To find product Gross profits, the firm can estimate sales revenues, direct materials costs, and direct labor costs rather easily and rather directly. However, it is not always so easy to estimate "indirect" or "overhead" expenses. This is especially true when overhead or indirect activities support multiple products or product lines.

• Actual product overhead expenses can be very uncertain, where firms rely on traditional costing methods. In those cases, reported overhead figures often derive from allocation rules that are somewhat arbitrary. These may or may not reflect actual overhead resource usage for different products.

Besides impacting Gross profit, COGS also impacts Income statement "Profit" results that appear below Gross profit. This means, of course, that Operating profit and Net profit reflect the impact of Cost of goods sold (or Cost of Services, or Cost of Sales). Operating Expenses Impact Profits

These expenses do not impact Income statement Gross profit. This is because they appear below (after) the Gross profit line. For this reason, these expenses are sometimes called "below the line" costs. Operating expenses, however, do impact Operating profit and bottom line Net profit. Financial and Extraordinary Item Expenses Impact Profits

Extraordinary expenses and Financial expenses normally appear below Operating profit on the Income statement. Only when the firm operates in the financial industry, do financial expenses appear higher on the Income statement. For financial firms, these expenses may rightfully appear under "Cost of Services" or "Operating Expenses. Outside the financial industries, of course, these expenses impact only one profit result, bottom line Net profit. What Are Non Cash Expenses?

Non cash expenses are charges against earnings which exist solely for the purpose of reducing Net profit (thereby lowering taxes). They do not represent actual cash flow. Note that non cash expenses are not an Income statement category. They are instead a kind of expense that can appear in any of the major categories above.

Operating expenses (OPEX) represent spending for normal business operations. OPEX may include spending for salaries and wages, insurance, floor space rental, electricity, or maintenance contracts, for instance. In brief, almost all routine expenditures a company makes are operating expenses, except for a few special non-operating costs(such as costs of financing a loan, or one-time costs for closing a plant), and except for capital expenditures.

The term capital expenditure (CAPEX) refers to spending that contributes value to the property and equipment base owned by the business. Capital asset purchases, for instance, are capital expenditures. As a result, these assets become part of the organization’s asset base. Consequently, they contribute to asset accounts on the Balance sheet.

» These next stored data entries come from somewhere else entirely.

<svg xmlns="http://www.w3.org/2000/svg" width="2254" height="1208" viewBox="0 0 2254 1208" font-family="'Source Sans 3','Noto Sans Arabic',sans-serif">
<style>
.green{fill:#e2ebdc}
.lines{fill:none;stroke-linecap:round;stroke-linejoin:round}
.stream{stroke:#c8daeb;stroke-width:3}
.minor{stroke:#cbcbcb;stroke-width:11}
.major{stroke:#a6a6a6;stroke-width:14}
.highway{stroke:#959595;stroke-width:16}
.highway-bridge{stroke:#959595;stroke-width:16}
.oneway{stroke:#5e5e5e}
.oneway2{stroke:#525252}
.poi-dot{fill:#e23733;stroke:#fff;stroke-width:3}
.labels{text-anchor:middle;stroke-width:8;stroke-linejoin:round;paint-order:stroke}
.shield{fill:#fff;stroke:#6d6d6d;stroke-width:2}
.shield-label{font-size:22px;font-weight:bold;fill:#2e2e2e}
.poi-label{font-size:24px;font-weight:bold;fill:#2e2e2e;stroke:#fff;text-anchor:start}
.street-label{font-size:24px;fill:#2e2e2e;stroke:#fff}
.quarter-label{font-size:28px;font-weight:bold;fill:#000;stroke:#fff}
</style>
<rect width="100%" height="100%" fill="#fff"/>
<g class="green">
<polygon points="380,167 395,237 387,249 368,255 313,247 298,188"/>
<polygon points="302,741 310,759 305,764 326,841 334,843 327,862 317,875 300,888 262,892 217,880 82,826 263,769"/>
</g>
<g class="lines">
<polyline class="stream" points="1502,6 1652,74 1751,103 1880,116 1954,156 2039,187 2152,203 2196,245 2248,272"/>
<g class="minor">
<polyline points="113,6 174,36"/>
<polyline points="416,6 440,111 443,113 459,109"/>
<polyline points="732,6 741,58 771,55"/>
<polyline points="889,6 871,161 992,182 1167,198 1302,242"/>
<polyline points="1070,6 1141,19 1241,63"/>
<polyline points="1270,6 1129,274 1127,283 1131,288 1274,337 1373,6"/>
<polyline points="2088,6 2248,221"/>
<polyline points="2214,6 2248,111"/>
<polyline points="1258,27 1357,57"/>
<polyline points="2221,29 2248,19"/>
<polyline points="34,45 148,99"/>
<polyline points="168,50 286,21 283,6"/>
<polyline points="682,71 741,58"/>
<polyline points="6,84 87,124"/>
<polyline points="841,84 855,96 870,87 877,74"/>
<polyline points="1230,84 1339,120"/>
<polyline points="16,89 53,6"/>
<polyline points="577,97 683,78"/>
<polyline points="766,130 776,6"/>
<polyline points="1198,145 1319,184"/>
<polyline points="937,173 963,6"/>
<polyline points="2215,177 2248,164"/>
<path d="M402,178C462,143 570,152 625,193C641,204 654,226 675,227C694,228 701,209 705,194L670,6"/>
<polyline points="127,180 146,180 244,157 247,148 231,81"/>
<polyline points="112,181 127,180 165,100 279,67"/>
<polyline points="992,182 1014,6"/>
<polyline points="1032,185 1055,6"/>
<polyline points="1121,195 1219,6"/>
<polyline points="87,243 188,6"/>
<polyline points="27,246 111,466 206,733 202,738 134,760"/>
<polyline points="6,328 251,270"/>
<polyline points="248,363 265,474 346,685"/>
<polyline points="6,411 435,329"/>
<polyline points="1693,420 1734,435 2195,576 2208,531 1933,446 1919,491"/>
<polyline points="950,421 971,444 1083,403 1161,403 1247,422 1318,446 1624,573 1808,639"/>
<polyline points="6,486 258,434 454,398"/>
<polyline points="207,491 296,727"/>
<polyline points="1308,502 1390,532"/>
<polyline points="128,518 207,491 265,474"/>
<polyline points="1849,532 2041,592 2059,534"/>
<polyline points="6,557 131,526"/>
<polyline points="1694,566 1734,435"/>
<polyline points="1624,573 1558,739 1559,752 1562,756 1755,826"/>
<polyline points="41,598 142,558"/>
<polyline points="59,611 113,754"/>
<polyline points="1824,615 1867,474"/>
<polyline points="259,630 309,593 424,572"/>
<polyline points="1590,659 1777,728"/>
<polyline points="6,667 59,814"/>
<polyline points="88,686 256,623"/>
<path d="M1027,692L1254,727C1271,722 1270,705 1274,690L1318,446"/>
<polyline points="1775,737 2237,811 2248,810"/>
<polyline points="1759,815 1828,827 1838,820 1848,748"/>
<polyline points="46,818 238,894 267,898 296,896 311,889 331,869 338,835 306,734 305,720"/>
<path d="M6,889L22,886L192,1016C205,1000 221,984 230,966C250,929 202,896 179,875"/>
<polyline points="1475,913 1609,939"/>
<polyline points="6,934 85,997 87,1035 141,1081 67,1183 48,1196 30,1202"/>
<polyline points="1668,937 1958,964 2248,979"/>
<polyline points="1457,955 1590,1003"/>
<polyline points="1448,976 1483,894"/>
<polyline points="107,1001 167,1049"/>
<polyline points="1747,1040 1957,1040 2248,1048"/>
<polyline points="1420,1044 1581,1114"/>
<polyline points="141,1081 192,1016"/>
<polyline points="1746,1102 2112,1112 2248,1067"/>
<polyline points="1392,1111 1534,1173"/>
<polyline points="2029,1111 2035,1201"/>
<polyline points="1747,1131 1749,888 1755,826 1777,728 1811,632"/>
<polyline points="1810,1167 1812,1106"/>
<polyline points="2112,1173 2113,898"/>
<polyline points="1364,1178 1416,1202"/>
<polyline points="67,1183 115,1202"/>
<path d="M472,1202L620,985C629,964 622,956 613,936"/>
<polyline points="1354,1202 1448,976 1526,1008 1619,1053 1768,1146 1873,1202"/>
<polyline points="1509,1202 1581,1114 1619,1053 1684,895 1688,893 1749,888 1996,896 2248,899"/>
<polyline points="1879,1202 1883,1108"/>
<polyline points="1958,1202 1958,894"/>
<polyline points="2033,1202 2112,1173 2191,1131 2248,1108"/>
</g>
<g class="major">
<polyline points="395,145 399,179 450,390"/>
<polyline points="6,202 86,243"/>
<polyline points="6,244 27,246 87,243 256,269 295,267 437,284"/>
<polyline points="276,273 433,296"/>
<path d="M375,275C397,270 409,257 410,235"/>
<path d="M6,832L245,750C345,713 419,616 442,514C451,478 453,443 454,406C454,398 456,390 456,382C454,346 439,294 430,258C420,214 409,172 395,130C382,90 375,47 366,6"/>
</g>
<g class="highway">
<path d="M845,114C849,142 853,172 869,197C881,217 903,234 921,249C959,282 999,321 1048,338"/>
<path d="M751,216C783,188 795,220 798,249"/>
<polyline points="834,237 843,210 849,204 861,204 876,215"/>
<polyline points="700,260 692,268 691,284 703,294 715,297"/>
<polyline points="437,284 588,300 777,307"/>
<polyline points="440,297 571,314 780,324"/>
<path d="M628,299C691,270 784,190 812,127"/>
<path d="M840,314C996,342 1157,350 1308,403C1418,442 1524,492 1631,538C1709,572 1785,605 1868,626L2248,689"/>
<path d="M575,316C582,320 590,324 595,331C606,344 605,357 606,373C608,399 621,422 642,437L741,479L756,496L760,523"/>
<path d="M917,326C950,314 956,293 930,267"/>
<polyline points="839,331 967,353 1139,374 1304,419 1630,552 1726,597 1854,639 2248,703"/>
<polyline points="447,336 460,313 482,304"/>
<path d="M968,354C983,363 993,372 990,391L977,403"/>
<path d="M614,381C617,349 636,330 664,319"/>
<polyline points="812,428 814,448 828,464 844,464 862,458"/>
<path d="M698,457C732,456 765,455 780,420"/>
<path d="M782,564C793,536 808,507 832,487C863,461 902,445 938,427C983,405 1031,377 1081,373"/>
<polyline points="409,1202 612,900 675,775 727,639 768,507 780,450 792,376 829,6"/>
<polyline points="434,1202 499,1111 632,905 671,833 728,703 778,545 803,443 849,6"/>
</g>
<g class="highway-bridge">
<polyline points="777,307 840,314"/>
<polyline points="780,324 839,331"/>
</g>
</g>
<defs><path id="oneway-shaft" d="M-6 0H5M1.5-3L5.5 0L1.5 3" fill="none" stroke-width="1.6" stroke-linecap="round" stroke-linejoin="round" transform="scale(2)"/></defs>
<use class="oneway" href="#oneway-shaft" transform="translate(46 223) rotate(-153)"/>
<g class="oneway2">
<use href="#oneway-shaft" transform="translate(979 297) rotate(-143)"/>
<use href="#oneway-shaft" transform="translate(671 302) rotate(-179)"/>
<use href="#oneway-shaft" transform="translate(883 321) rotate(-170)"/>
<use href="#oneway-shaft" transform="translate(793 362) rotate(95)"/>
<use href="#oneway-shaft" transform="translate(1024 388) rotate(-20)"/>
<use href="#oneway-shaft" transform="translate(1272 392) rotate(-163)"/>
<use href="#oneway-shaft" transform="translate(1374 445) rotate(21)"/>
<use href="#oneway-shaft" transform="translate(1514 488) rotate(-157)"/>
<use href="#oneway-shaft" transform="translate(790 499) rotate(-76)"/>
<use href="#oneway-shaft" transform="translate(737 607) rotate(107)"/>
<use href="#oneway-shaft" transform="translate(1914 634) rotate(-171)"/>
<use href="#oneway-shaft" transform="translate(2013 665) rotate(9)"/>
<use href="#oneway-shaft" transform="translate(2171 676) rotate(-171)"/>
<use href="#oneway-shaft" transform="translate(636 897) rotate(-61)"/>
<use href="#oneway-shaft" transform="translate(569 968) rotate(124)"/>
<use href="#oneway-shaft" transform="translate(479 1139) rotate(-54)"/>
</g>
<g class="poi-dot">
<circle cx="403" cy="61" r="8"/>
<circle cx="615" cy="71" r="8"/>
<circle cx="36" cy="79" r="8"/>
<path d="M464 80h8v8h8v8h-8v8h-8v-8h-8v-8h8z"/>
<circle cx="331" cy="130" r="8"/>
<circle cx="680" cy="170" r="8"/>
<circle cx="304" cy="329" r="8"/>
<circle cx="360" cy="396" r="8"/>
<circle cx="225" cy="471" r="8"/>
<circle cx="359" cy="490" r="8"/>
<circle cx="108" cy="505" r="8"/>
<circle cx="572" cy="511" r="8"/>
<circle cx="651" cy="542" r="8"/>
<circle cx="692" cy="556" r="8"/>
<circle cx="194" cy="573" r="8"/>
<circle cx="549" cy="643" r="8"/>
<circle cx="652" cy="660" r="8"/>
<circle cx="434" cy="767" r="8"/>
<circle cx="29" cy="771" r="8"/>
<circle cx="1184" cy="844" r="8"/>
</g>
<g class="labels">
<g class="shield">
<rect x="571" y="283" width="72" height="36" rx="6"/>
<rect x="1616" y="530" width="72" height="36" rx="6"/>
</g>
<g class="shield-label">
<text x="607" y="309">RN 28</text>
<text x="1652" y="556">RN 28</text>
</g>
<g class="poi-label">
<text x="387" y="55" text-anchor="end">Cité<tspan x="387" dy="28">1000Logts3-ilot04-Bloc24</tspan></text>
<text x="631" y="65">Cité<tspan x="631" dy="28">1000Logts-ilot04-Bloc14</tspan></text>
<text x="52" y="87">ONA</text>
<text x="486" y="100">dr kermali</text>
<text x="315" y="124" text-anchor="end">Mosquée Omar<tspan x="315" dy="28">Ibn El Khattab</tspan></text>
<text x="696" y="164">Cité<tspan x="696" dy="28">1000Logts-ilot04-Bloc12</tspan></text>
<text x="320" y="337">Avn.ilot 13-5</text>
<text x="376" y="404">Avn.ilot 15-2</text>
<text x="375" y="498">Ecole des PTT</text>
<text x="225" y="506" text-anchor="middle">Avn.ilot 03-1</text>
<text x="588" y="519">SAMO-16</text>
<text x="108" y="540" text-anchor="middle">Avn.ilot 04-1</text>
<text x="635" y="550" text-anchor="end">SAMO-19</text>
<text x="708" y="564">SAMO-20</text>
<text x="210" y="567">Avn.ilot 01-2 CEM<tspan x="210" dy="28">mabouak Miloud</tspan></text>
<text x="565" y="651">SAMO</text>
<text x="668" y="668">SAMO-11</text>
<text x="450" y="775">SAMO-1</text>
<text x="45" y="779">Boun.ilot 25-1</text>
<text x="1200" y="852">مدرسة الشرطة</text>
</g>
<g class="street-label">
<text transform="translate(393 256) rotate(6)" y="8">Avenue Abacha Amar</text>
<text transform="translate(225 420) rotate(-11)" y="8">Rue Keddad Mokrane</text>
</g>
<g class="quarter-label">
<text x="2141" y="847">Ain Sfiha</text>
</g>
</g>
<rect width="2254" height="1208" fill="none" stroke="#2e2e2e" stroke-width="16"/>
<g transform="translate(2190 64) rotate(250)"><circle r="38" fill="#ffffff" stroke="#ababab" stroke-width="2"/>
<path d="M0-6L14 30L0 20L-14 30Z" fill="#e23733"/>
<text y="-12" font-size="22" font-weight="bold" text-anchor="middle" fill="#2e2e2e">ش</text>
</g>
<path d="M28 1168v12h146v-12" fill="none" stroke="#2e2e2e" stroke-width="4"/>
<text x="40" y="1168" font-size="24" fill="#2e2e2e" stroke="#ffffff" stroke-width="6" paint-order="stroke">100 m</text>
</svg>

Whether an expenditure qualifies as CAPEX or OPEX depends on what is purchased, the use of the purchase, and also upon the country’s tax laws. As a result, tax paying companies usually define specific criteria, or "rules," that qualify an acquisition as CAPEX. Expenses that do not meet these criteria are, by default, OPEX. Capitalization Criteria

Capitalization, incidentally, can include more than direct item purchases. Note that projects that build capital assets are called capital projects. And, capital projects may include expenses that do not normally qualify as CAPEX, but which do qualify when they are part of a capital project. A a result, capital projects require CAPEX funding.